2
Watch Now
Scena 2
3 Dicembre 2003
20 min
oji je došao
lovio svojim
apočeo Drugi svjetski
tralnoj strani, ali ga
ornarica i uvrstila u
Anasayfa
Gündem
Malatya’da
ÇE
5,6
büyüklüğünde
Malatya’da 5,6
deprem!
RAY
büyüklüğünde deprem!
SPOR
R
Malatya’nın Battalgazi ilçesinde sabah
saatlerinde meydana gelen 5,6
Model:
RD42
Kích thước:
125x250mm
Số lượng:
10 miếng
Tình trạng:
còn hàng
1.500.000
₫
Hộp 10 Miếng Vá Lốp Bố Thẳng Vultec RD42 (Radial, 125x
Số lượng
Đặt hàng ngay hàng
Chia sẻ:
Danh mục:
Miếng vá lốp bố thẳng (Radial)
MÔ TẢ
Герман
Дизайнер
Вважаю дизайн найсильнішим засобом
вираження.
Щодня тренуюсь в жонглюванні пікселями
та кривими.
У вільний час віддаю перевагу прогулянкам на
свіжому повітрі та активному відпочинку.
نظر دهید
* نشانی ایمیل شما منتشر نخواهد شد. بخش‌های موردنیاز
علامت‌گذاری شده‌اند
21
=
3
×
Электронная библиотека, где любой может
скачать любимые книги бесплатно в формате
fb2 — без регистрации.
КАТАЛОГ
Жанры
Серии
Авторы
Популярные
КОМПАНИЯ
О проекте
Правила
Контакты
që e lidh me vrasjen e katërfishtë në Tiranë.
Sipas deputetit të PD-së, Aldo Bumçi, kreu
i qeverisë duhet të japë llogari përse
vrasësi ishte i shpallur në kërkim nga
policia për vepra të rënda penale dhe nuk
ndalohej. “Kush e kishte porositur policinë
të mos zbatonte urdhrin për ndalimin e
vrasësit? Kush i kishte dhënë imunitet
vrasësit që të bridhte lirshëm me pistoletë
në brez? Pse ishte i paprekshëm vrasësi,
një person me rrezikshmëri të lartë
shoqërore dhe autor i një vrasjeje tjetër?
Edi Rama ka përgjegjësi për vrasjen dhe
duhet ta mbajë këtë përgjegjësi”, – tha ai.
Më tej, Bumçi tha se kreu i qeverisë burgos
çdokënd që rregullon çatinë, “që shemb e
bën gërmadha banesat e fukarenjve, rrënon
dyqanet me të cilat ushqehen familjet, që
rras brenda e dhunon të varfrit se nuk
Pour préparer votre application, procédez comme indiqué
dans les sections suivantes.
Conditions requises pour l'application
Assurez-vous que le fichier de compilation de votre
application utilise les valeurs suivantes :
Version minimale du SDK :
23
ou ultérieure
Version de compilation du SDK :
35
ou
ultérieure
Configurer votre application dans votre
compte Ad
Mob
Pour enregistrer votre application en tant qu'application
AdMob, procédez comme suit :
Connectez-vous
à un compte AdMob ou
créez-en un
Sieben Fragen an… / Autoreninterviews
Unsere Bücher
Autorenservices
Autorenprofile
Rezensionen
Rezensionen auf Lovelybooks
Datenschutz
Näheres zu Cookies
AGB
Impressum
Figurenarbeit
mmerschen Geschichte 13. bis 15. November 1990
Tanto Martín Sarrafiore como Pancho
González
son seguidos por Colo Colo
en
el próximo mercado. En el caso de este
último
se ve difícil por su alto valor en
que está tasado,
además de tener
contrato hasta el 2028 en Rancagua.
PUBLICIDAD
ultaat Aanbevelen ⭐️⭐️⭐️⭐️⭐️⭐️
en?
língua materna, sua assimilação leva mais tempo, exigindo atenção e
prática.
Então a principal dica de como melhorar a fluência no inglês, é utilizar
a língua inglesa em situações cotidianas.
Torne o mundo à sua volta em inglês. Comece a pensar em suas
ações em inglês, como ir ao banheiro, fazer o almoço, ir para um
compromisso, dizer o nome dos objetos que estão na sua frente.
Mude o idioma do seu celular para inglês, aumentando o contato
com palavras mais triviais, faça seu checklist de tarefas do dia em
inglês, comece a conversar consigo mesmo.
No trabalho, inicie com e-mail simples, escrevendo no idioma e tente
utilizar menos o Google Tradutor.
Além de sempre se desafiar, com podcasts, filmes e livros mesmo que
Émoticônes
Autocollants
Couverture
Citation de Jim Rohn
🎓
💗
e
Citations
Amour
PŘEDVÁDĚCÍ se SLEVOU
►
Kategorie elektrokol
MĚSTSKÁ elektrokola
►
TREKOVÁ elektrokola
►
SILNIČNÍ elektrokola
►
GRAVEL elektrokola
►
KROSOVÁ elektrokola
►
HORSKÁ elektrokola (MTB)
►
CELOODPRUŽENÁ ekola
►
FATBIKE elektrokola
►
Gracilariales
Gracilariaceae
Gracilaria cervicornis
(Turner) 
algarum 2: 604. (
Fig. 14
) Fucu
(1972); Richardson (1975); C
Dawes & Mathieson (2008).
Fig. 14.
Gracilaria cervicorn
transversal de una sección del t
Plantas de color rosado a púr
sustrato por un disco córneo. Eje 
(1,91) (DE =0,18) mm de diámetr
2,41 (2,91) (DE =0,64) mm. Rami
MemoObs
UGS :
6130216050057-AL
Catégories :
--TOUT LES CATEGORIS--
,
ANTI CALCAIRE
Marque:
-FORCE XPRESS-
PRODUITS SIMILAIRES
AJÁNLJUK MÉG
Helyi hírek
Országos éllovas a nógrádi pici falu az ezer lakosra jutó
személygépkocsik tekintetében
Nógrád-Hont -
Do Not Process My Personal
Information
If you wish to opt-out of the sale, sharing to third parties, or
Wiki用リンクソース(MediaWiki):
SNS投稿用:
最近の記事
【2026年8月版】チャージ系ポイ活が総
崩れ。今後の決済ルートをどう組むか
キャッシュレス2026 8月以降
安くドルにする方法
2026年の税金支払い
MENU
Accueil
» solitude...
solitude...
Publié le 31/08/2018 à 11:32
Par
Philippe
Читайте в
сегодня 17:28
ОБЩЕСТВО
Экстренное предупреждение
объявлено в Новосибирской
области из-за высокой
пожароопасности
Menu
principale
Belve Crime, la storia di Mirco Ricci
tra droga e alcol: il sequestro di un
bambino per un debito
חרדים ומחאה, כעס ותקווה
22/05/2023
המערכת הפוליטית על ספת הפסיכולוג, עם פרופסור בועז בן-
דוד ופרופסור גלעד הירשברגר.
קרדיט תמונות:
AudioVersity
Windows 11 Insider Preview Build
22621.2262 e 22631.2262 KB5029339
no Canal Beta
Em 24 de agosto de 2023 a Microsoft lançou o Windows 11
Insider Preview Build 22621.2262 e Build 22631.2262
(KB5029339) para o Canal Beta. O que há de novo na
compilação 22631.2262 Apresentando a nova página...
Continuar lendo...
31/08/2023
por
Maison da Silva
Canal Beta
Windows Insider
================
* _WHAT TO DO_
Please count the lines of the material that contain the string "büyüklüğünde", treating uppercase and lowercase as different, and give only that number.

* _SOLUTION TO THIS PROBLEM_
2